We live in the age of Peak Oil. Most people expect that gas prices, despite the recent downturn, will continue to climb in the long term. This will make long commutes expensive and lower the value of suburban development.
So why is the mayor pushing for so many highway expansions on the periphery of town (see Michael Barrett's opinion column, "Enough with the Roads Already!" 11/06/08), while his commitment to downtown infill has slowed dramatically? The city's comprehensive plan challenges single-occupant driving as the most desirable means of transportation. Yet the city is raising transit fares and building suburban highways as if it were the 1950s, and planning everything around cars.
If fares are raised, Madison will have the highest fares among its peer systems, including those of much larger cities like Indianapolis. "Choice riders," those with an alternative to the bus, will abandon Madison Metro, leaving fewer riders to pay fares, starting the spiral of more fare increases and service cuts.
The American Public Transit Association studied the effects of fare increases on ridership across many cities. It found that for every 10% hike in fares, ridership drops by 4.3%.

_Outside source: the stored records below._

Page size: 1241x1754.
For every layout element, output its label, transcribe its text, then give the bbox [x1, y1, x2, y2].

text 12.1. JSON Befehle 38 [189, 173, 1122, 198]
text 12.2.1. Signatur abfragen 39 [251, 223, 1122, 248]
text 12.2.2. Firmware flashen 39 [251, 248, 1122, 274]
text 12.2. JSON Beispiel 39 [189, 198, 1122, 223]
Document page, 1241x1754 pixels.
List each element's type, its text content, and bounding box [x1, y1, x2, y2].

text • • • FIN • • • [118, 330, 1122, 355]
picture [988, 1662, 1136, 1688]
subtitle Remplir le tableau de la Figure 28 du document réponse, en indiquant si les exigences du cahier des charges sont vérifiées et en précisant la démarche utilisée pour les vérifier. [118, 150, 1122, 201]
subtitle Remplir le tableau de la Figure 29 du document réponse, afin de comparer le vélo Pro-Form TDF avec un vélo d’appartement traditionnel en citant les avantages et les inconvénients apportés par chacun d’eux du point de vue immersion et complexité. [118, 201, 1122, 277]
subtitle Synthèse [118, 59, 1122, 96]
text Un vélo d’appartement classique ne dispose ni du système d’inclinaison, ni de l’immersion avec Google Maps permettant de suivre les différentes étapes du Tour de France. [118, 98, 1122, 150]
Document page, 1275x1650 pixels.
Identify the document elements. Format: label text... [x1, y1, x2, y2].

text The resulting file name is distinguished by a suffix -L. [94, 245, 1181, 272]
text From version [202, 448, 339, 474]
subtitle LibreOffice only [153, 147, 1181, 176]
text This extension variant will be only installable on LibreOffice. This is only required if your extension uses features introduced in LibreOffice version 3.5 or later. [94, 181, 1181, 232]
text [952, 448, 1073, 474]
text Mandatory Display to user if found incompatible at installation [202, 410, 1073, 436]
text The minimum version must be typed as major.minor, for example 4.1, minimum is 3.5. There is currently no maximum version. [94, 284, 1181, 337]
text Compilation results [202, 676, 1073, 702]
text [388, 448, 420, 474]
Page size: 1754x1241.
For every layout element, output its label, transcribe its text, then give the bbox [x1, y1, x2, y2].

If this holds true for Madison, the mayor's proposed fare hike would reduce ridership by 14%. Ald. Brian Solomon, a TPC member, calculated that this would translate into a loss of close to half a million dollars. This deficit would be almost as great as the extra revenue the fare hike is supposed to raise.
In fact, Solomon's calculation of the deficit from the fare hike might be conservative. The Victoria Transit Policy Institute, a well-respected transportation think tank, found that a 10% rise in fares can be expected to reduce ridership between 4% and 6%.
Metro staff rejected these studies and posited that Madison bus ridership would only drop slightly if fares were raised. The basis for this conclusion was that Metro's ridership increased after the last fare hike, in August 2005. What staff didn't take into account, though, is that cash fares were not raised, and 10-ride cards increased only a dime.
More important, they ignored the fact that during the period studied, gas prices almost doubled. This boosts bus ridership, as do unlimited-ride-pass programs for employers and students, which greatly expanded during this same period.
Should the city council trust that Metro staff is right and that all the econometric models from around the world are wrong? This is the same staff that chose not to lock in a diesel price in late 2007, despite the TPC's urging; in late 2008, Metro did lock in and is now paying almost 75 cents a gallon more than the current market price.
What if Metro's model is wrong, and revenue gains are offset by ridership losses? Then we're back to where we are now, but with a 33% higher fare. (The mayor claims the hikes are needed to avoid service cuts. Yet two-thirds of the $600,000 in projected new revenue is earmarked for other purposes.)
Transit should be a tax-funded public service, just like police, fire, library, garbage and recycling. Many of these services, notably police and snowplowing, routinely overrun their budgets, and the council routinely appropriates the shortfall. Why is Metro treated differently?
If fares are raised again, it will be the third fare hike in this mayor's less than six years in office (the last two hikes raised all but the cash fare).
Madison has gone to great lengths to adopt the "Natural Step," a sustainability initiative. Raising fares is an unnatural step, especially as Dane County is now a non-attainment zone for air pollution.
The mayor feigns concern for low-income riders by endorsing a token program of subsidizing fares for a few qualifying riders, paid for in part by other riders. The mayor would do far more good for most low-income riders and others by finding the money to bridge the small shortfall in Metro's budget.
And shouldn't we wait to see whether the federal stimulus law might provide some operating funds?
Tim Wong is a longtime transportation analyst who served on the TPC for five years before being removed by the mayor.